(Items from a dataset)
[Start of section]
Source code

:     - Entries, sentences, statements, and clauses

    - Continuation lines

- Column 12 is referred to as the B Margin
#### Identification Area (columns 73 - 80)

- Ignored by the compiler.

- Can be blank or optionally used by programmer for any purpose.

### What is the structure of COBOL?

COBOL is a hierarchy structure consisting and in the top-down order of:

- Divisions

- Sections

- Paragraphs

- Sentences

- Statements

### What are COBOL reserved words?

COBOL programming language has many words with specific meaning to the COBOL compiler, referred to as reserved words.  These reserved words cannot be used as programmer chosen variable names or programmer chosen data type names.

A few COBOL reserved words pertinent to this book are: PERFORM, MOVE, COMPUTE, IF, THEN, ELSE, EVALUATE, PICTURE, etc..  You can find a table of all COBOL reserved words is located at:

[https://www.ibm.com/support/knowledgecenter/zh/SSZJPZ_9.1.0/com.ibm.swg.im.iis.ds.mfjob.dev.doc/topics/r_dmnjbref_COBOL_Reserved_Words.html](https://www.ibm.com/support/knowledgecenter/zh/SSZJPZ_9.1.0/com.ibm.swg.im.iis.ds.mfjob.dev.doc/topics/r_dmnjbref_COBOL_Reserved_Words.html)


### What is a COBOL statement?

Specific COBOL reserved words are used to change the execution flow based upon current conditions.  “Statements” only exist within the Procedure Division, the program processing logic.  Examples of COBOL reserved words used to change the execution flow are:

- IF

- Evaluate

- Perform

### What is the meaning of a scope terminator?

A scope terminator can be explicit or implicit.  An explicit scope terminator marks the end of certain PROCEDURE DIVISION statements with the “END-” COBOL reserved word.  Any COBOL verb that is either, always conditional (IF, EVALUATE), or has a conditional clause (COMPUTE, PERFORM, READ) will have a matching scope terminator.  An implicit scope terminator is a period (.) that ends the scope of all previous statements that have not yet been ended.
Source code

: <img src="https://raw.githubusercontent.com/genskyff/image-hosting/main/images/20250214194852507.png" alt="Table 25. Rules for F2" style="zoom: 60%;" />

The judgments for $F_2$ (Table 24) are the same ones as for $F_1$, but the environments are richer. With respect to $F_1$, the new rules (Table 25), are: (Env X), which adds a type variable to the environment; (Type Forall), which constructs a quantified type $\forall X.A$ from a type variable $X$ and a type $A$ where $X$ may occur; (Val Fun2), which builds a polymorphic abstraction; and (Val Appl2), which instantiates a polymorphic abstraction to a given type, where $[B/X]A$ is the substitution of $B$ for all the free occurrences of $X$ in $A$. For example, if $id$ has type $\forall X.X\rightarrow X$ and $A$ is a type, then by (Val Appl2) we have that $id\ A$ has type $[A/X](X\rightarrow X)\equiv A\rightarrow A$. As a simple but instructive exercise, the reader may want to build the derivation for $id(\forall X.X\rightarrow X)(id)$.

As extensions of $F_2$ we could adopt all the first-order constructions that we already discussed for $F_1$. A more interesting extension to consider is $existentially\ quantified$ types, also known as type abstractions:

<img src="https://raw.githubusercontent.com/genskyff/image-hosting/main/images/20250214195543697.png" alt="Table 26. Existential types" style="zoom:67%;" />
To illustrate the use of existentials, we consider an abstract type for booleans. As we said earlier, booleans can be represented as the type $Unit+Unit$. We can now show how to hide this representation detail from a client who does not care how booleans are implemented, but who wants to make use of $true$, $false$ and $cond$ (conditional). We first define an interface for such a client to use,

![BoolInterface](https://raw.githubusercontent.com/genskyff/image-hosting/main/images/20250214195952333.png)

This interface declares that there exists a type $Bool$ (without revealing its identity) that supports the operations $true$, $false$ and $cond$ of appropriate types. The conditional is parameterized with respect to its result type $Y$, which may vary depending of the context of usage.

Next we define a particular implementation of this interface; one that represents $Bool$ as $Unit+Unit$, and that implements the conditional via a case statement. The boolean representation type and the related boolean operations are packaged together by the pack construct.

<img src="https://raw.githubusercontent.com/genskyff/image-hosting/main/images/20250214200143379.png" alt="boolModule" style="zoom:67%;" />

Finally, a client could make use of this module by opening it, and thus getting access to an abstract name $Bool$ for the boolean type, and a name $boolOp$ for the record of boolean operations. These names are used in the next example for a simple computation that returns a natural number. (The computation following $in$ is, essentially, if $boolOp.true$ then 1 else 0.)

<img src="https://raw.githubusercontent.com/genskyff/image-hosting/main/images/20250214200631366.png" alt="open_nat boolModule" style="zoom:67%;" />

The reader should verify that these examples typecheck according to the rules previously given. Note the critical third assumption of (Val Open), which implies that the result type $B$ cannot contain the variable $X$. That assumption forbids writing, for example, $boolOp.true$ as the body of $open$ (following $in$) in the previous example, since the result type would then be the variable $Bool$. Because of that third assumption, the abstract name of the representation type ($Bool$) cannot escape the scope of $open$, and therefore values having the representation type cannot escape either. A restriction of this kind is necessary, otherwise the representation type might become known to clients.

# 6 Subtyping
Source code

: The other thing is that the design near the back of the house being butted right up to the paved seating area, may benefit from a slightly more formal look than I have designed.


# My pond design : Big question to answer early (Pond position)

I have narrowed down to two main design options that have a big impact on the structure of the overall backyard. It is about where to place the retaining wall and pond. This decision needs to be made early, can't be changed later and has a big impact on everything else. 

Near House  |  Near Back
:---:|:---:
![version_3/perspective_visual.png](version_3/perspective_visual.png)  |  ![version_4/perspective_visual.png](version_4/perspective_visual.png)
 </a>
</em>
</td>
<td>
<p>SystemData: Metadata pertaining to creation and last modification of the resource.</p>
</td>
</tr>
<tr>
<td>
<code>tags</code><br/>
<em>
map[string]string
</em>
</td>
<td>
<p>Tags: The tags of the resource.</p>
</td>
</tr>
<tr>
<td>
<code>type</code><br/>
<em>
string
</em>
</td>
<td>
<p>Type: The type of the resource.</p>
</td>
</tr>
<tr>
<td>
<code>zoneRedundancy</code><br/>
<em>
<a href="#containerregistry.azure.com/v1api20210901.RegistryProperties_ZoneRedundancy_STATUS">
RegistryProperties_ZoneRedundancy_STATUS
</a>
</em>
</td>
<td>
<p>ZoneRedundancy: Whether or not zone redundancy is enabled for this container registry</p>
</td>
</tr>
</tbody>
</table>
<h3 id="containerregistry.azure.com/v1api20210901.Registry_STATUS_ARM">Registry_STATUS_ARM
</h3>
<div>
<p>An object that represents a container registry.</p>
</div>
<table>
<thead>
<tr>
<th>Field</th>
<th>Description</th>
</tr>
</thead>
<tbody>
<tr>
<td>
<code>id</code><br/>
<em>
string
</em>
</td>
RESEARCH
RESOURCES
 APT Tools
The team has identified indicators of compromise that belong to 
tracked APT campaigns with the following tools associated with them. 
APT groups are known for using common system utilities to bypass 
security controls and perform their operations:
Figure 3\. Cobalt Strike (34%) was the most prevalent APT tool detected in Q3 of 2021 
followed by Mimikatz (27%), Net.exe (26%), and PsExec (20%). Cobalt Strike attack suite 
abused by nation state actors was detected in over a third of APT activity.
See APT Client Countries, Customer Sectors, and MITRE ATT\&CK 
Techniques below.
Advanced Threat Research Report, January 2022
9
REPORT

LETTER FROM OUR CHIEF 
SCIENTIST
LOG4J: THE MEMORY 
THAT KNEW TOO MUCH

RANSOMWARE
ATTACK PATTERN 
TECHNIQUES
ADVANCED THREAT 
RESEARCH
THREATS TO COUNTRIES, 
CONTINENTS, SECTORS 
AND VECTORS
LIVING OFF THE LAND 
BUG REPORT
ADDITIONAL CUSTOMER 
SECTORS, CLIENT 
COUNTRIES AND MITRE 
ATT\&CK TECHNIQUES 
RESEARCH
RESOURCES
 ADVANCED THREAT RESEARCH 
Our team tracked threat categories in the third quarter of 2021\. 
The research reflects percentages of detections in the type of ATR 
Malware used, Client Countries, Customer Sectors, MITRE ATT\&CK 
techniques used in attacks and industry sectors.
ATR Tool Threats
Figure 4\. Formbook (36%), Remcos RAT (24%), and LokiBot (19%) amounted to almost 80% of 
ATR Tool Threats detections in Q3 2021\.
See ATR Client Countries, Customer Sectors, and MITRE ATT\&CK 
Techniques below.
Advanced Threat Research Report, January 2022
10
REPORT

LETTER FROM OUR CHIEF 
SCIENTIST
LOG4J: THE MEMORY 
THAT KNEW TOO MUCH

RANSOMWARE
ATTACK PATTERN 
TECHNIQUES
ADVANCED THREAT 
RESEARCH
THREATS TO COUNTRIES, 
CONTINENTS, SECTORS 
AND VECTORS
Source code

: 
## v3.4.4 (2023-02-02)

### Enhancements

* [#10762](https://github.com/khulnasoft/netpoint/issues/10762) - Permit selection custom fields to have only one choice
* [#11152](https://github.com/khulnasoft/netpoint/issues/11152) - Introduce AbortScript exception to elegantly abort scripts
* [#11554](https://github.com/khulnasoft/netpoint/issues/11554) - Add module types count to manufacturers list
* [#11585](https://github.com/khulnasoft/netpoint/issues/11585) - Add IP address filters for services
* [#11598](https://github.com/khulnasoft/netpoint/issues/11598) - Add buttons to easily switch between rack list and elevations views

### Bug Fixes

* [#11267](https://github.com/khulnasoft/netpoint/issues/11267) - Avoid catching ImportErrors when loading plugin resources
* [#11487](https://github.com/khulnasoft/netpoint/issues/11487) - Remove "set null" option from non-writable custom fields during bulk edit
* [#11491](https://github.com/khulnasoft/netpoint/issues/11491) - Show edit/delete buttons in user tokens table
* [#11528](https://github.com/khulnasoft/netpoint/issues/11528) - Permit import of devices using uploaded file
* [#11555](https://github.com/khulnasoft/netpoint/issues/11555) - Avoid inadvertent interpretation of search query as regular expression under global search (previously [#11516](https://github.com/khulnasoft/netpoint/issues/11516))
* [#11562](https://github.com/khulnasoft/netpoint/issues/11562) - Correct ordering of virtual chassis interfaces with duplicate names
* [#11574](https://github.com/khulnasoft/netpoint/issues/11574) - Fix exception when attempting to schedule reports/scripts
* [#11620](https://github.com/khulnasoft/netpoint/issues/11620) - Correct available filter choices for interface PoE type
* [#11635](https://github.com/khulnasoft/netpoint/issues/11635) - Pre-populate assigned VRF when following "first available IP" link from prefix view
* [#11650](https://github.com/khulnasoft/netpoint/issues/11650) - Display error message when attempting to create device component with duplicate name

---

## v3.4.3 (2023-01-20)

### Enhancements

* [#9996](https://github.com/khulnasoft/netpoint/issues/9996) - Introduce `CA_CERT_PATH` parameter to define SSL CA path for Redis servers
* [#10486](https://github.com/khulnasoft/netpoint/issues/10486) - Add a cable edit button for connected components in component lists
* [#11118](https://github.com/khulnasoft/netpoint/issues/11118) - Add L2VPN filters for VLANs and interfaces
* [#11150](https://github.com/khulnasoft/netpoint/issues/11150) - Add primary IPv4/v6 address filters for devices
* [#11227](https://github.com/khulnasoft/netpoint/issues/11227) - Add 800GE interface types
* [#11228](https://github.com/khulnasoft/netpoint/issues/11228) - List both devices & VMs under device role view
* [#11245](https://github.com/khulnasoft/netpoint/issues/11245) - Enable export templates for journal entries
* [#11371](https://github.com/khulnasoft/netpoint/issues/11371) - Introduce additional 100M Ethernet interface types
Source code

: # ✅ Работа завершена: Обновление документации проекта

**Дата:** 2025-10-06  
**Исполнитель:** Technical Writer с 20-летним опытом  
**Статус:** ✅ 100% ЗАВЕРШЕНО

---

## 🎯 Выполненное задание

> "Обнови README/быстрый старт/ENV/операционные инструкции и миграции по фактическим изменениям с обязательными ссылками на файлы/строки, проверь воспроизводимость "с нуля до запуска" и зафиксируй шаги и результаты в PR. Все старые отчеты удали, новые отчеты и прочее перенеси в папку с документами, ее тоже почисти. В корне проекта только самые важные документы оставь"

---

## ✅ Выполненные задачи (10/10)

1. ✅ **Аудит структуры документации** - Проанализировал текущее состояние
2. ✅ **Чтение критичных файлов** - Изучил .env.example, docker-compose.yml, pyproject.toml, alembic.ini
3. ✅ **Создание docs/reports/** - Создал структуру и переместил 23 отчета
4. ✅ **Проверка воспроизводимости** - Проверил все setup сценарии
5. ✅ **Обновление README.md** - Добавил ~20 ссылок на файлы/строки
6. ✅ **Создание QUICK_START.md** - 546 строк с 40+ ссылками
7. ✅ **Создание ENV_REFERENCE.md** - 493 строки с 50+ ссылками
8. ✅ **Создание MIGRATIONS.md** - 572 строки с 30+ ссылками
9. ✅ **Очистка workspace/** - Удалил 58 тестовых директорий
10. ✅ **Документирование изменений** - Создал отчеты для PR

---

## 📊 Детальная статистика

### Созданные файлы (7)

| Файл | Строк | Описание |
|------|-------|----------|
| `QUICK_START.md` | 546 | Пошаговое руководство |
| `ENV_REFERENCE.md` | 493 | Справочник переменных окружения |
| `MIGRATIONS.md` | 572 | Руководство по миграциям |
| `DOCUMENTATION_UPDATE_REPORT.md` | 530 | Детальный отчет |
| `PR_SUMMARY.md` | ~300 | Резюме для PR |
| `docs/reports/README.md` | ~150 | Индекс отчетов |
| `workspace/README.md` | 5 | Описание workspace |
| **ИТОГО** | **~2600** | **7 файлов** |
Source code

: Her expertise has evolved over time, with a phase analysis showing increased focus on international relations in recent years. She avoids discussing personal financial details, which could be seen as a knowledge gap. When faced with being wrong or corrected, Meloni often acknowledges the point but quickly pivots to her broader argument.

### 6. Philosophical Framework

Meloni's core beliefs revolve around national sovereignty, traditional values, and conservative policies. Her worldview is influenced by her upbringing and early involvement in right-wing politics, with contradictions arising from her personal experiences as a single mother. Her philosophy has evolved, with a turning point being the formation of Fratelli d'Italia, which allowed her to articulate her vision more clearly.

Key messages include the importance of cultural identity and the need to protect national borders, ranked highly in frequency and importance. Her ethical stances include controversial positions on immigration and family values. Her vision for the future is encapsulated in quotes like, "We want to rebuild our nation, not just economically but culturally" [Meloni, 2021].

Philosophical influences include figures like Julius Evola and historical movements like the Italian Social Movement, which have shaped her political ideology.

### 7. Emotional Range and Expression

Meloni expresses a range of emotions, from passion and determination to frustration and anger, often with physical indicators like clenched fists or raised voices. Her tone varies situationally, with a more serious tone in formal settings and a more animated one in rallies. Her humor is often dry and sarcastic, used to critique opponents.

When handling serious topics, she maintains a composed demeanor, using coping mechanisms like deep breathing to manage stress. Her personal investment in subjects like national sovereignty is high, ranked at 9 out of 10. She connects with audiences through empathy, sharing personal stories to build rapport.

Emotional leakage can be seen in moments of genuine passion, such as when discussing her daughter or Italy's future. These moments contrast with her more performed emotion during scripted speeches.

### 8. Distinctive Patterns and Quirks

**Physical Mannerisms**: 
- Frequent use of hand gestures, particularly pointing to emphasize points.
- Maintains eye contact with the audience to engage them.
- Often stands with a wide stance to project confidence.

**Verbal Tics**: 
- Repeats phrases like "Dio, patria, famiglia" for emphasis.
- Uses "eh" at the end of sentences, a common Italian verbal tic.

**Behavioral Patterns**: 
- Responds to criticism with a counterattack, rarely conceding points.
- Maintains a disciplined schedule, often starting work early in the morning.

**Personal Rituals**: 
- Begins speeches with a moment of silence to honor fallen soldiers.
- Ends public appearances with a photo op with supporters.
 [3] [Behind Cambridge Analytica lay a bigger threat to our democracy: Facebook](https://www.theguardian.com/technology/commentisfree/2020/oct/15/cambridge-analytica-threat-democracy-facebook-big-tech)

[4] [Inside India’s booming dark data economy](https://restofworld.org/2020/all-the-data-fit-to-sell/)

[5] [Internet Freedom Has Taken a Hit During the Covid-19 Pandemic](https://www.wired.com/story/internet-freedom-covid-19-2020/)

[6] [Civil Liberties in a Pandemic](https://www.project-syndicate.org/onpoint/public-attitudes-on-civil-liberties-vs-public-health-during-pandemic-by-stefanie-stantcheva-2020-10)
[End of section]
» **THE TASK**: Where does the string "duplicate" appear in the records? Copy every line that holds it.

» **ANSWER BELOW**:
* [#11562](https://github.com/khulnasoft/netpoint/issues/11562) - Correct ordering of virtual chassis interfaces with duplicate names
* [#11650](https://github.com/khulnasoft/netpoint/issues/11650) - Display error message when attempting to create device component with duplicate name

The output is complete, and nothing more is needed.